- **Exercise directions**
Write out every line of the items below without changing a word, and leave out the pictures.
BEGIN Data records
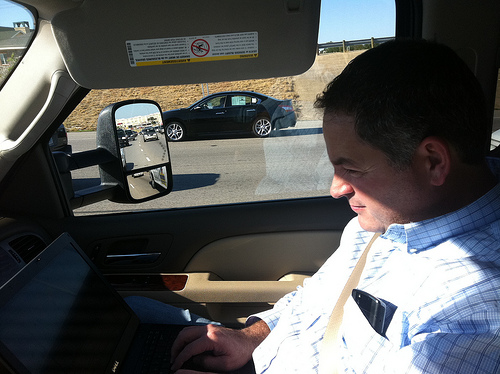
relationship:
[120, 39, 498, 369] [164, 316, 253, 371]
man has hand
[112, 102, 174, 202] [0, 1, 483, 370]
side mirror in car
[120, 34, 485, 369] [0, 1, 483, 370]
man sitting inside car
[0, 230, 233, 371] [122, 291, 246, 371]
laptop sitting on lap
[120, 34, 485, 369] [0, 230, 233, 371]
man working on laptop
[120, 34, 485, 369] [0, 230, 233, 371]
man using laptop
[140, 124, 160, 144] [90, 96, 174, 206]
car reflected in side mirror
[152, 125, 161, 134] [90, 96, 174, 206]
car reflected in side mirror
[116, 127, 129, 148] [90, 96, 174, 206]
car reflected in side mirror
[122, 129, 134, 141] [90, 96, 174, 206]
car reflected in side mirror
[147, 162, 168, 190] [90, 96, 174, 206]
car reflected in side mirror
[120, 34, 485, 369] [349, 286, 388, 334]
man carrying cell phone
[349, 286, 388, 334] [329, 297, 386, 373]
cell phone carried in pocket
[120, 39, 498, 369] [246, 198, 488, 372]
man wearing shirt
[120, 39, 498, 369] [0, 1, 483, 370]
man sitting in car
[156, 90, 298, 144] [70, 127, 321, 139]
car parked at curb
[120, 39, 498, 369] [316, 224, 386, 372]
man wearing belt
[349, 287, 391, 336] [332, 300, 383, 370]
cell phone in pocket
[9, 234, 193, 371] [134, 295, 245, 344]
laptop on lap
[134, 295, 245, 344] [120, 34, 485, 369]
lap of man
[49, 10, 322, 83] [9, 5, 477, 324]
visor on car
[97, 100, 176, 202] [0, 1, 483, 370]
side mirror on car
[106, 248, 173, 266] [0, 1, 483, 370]
handle on car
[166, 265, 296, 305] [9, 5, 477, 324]
arm rest on car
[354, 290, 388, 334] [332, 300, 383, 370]
cell phone in pocket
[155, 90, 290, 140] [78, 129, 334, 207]
car on street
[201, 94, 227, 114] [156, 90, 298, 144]
window on car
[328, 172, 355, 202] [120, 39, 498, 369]
nose on a man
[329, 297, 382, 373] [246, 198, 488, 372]
pocket on a shirt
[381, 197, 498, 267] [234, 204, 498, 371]
collar on shirt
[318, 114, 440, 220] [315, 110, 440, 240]
shadow on h face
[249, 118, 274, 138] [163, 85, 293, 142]
back tire of car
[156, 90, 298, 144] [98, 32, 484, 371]
car driving next to passenger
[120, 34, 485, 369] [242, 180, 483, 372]
man wearing shirt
END Data records
- **Exercise output**
relationship:
[120, 39, 498, 369] [164, 316, 253, 371]
man has hand
[112, 102, 174, 202] [0, 1, 483, 370]
side mirror in car
[120, 34, 485, 369] [0, 1, 483, 370]
man sitting inside car
[0, 230, 233, 371] [122, 291, 246, 371]
laptop sitting on lap
[120, 34, 485, 369] [0, 230, 233, 371]
man working on laptop
[120, 34, 485, 369] [0, 230, 233, 371]
man using laptop
[140, 124, 160, 144] [90, 96, 174, 206]
car reflected in side mirror
[152, 125, 161, 134] [90, 96, 174, 206]
car reflected in side mirror
[116, 127, 129, 148] [90, 96, 174, 206]
car reflected in side mirror
[122, 129, 134, 141] [90, 96, 174, 206]
car reflected in side mirror
[147, 162, 168, 190] [90, 96, 174, 206]
car reflected in side mirror
[120, 34, 485, 369] [349, 286, 388, 334]
man carrying cell phone
[349, 286, 388, 334] [329, 297, 386, 373]
cell phone carried in pocket
[120, 39, 498, 369] [246, 198, 488, 372]
man wearing shirt
[120, 39, 498, 369] [0, 1, 483, 370]
man sitting in car
[156, 90, 298, 144] [70, 127, 321, 139]
car parked at curb
[120, 39, 498, 369] [316, 224, 386, 372]
man wearing belt
[349, 287, 391, 336] [332, 300, 383, 370]
cell phone in pocket
[9, 234, 193, 371] [134, 295, 245, 344]
laptop on lap
[134, 295, 245, 344] [120, 34, 485, 369]
lap of man
[49, 10, 322, 83] [9, 5, 477, 324]
visor on car
[97, 100, 176, 202] [0, 1, 483, 370]
side mirror on car
[106, 248, 173, 266] [0, 1, 483, 370]
handle on car
[166, 265, 296, 305] [9, 5, 477, 324]
arm rest on car
[354, 290, 388, 334] [332, 300, 383, 370]
cell phone in pocket
[155, 90, 290, 140] [78, 129, 334, 207]
car on street
[201, 94, 227, 114] [156, 90, 298, 144]
window on car
[328, 172, 355, 202] [120, 39, 498, 369]
nose on a man
[329, 297, 382, 373] [246, 198, 488, 372]
pocket on a shirt
[381, 197, 498, 267] [234, 204, 498, 371]
collar on shirt
[318, 114, 440, 220] [315, 110, 440, 240]
shadow on h face
[249, 118, 274, 138] [163, 85, 293, 142]
back tire of car
[156, 90, 298, 144] [98, 32, 484, 371]
car driving next to passenger
[120, 34, 485, 369] [242, 180, 483, 372]
man wearing shirt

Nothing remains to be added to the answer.